Increased number of API failures in our EU data centre

Incident Report for CustomerIO

Postmortem

Incident Summary

On Thursday, September 9th between 9:48 and 13:29 UTC our API endpoint hosted in EU (https://track-eu.customer.io)) experienced an elevated rate of failures. During that time period there was a rate of failure between 3% and 4% for all API calls. The affected calls were getting 502 HTTP errors.

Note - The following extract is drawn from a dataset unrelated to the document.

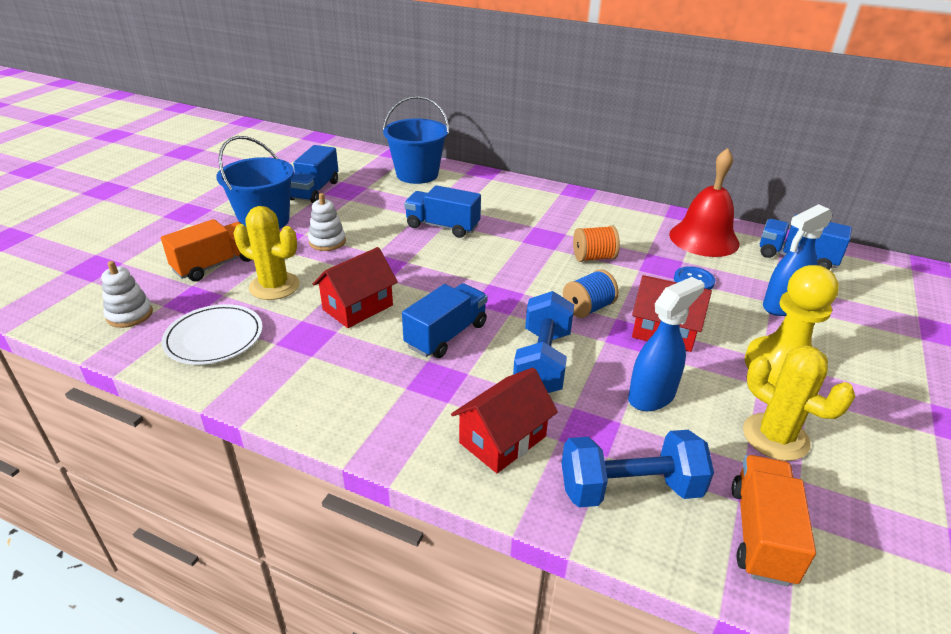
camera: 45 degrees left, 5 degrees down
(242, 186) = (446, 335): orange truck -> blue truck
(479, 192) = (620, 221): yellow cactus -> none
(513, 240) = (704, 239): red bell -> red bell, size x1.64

The incident affected only our data collection API in EU. The rest of our services were unaffected.

Root Cause

This incident was caused by a bug in our service that stores and forwards API requests to our back-end infrastructure. An account migration from our US data-centre to our EU data-centre triggered a bug that generated zero sized API requests to our EU API endpoint. These requests were causing our services to crash and restart with the result of failing to handle incoming requests during the restart. These failures were sporadic and irregular in frequency

Resolution and Recovery

The team was notified about the issue at September 9th 09:54 UTC and started investigating. The cause of the issue was determined at 12:40 UTC and a fix was deployed at 13:29 UTC to gracefully handle zero sized requests resolving the issue. The team continued its investigation to determine the source of these requests. There were additional fixes developed and deployed to prevent similar issues from affecting our services. The duration of this incident, 3.5 hours until resolution, was outside our target SLO, and we are working on improving this.

Posted Sep 17, 2021 - 18:37 UTC

Resolved

This incident has been resolved.

Posted Sep 09, 2021 - 14:42 UTC

Monitoring

A fix is applied and we are monitoring the service. Failures have stopped.

Posted Sep 09, 2021 - 13:32 UTC

Identified

The cause of these failures is identified and we are working on a fix

Posted Sep 09, 2021 - 12:45 UTC

Investigating

We are currently investigating this issue.

Posted Sep 09, 2021 - 12:21 UTC

This incident affected: Data Collection.